#### Entries provided
<<<<
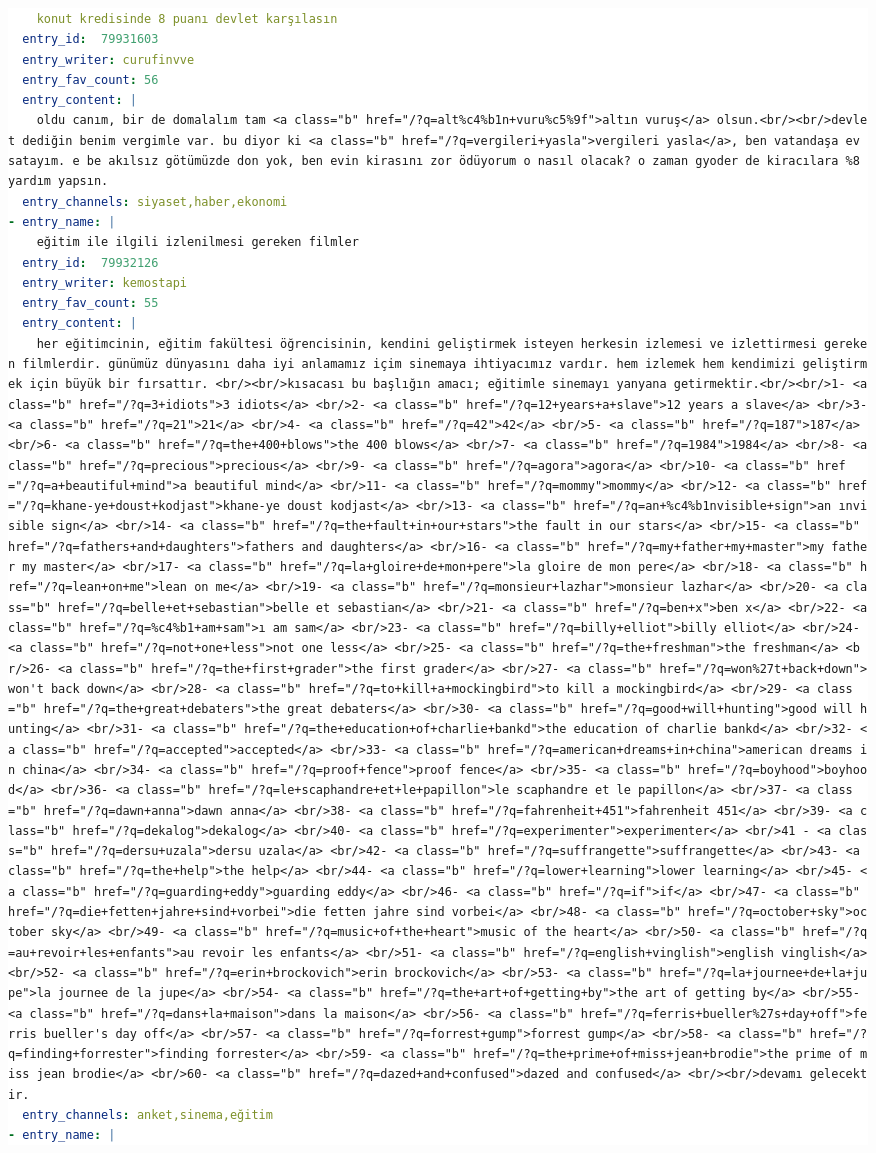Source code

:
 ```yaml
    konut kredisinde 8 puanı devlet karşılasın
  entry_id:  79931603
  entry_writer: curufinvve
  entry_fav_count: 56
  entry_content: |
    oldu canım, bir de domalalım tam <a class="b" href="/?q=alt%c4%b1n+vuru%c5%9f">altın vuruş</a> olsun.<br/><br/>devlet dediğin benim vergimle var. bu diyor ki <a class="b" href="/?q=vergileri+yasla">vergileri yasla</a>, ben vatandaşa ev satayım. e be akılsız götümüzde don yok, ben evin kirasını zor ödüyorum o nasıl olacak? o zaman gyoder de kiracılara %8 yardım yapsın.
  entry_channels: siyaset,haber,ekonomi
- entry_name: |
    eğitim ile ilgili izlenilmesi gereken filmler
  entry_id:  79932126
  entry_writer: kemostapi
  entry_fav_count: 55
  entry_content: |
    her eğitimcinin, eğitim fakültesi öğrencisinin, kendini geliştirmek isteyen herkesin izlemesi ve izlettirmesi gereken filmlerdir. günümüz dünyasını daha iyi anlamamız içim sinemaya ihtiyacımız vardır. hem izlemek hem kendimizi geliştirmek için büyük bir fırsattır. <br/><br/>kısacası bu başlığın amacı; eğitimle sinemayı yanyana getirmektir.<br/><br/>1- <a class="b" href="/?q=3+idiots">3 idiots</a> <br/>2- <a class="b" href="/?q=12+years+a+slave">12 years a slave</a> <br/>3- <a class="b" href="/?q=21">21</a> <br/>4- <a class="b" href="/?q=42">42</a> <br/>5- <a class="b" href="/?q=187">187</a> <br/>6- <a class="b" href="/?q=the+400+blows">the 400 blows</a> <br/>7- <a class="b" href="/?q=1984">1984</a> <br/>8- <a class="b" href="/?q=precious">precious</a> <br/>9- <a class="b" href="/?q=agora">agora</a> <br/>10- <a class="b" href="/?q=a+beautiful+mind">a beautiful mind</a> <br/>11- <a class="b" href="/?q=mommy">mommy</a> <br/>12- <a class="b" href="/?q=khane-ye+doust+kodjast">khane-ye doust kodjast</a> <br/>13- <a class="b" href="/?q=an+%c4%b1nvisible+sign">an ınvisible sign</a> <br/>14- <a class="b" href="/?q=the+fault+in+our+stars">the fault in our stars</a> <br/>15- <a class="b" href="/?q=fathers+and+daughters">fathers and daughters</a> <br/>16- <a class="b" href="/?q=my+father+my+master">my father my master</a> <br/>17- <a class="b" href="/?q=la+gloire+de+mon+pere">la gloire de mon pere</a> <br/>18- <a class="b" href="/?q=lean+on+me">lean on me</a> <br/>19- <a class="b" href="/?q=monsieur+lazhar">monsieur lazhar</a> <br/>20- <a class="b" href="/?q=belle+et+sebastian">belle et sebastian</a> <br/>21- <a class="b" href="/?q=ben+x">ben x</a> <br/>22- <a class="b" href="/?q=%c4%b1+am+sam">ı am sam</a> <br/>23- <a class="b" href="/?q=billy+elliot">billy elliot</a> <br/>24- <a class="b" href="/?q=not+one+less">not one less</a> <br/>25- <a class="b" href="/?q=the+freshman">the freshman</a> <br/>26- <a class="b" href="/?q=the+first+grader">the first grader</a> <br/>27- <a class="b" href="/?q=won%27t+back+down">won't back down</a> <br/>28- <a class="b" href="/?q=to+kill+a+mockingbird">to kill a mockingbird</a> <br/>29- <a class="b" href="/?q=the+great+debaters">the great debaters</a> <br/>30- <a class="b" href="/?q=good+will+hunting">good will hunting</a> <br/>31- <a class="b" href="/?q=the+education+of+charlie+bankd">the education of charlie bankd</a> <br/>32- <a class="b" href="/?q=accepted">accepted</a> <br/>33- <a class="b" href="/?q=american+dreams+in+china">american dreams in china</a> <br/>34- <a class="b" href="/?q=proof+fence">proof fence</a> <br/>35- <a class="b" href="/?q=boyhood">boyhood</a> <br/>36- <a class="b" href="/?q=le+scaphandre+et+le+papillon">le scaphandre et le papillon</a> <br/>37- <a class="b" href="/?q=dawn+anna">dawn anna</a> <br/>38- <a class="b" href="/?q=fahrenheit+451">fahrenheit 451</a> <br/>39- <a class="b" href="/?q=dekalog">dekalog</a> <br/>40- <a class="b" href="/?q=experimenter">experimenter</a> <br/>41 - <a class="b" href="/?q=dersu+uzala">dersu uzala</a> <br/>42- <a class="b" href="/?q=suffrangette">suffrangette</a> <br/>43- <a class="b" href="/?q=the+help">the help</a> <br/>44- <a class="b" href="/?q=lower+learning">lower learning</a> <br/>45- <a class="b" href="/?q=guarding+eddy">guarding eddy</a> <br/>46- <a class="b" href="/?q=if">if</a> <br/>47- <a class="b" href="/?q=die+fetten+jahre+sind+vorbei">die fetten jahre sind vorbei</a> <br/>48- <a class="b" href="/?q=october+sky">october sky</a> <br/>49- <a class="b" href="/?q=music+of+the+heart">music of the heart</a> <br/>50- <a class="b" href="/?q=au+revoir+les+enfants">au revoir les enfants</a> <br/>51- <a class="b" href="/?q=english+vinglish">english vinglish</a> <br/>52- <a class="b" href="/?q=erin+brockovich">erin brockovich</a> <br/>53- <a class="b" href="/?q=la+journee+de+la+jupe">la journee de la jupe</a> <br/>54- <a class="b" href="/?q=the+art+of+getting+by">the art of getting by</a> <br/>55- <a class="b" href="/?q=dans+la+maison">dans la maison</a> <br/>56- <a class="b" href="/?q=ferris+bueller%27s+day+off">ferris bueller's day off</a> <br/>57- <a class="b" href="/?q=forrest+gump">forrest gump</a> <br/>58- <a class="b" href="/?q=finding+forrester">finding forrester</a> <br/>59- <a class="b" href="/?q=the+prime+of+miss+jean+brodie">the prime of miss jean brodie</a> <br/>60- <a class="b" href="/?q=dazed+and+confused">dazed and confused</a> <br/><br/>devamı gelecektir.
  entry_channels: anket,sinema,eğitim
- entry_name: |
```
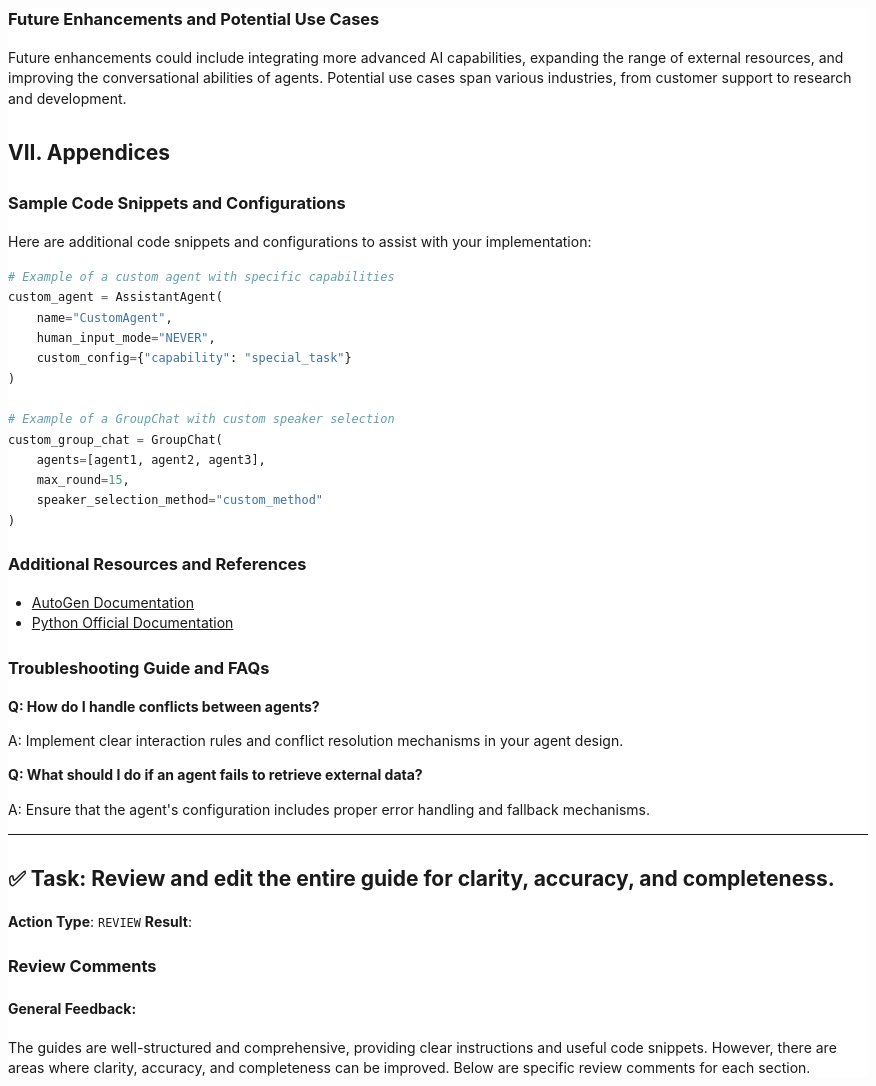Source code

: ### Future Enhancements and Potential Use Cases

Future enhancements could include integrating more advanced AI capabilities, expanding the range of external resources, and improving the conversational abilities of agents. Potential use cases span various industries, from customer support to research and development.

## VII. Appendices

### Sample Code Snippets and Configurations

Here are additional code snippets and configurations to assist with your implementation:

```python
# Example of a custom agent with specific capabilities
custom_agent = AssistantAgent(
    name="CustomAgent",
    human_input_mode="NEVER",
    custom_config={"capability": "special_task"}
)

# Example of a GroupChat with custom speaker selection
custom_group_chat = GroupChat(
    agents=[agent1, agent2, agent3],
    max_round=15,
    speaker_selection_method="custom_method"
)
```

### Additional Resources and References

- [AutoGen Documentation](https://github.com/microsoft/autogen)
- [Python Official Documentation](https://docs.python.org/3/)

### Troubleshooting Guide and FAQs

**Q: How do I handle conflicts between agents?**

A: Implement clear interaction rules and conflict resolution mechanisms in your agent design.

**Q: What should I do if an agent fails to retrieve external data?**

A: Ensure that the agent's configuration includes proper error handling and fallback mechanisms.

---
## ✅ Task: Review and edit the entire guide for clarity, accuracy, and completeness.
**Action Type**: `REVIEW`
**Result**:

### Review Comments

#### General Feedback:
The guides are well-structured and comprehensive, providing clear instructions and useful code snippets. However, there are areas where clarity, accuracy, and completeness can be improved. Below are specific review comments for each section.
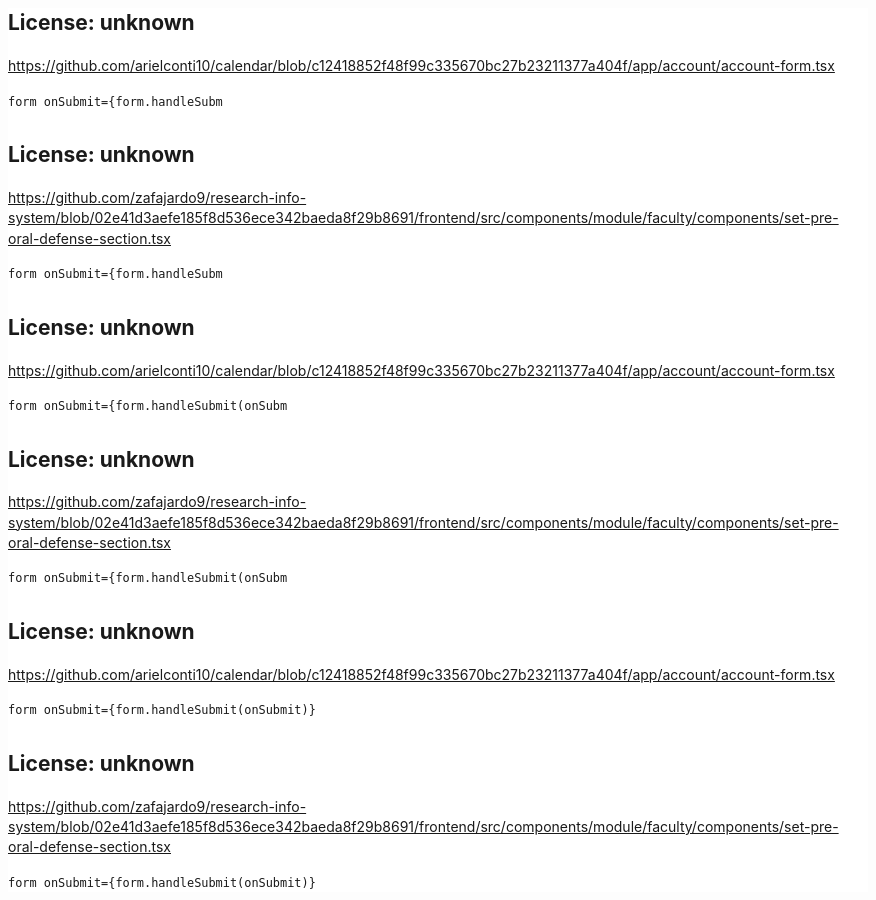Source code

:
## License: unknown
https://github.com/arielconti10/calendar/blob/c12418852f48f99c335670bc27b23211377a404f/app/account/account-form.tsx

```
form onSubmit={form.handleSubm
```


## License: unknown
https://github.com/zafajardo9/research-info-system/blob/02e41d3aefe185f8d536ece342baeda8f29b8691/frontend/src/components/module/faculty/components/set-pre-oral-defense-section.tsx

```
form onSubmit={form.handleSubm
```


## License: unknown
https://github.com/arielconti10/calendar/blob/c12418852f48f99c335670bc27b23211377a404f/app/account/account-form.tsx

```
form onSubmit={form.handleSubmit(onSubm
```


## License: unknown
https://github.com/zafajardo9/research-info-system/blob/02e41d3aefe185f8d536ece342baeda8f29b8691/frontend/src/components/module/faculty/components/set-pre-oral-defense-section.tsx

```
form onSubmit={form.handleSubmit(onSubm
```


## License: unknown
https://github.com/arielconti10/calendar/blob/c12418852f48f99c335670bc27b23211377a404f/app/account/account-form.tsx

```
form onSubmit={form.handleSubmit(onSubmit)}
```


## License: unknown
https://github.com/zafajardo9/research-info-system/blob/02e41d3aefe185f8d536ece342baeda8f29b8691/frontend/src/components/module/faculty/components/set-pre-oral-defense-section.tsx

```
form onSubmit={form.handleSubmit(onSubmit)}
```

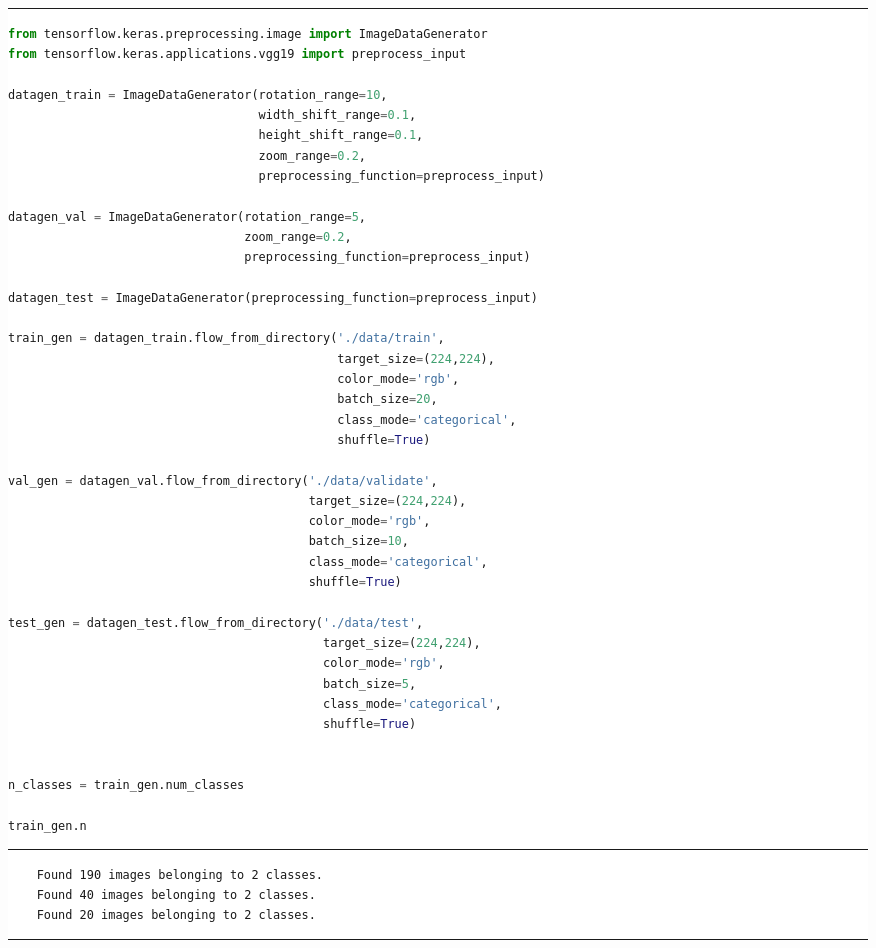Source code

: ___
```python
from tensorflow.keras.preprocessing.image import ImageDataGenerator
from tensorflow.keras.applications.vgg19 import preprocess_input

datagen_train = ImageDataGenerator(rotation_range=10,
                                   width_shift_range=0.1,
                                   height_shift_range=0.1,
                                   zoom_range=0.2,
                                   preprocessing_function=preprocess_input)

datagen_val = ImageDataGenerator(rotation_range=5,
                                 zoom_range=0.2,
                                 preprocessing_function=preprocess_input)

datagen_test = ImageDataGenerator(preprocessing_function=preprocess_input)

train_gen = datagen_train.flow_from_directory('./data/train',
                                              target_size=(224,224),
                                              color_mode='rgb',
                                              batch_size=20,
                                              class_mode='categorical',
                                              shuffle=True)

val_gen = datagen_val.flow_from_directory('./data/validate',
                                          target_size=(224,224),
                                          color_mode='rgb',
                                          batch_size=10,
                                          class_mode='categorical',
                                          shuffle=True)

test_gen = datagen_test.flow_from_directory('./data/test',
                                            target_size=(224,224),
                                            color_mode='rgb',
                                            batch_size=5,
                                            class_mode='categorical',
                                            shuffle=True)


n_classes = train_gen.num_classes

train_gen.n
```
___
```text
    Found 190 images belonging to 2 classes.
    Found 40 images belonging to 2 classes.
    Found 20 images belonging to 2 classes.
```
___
>>>>
#### Exercise directions
Among the entries above, which lines include "specific"? List them all.

#### Answer for this exercise
# Example of a custom agent with specific capabilities
The guides are well-structured and comprehensive, providing clear instructions and useful code snippets. However, there are areas where clarity, accuracy, and completeness can be improved. Below are specific review comments for each section.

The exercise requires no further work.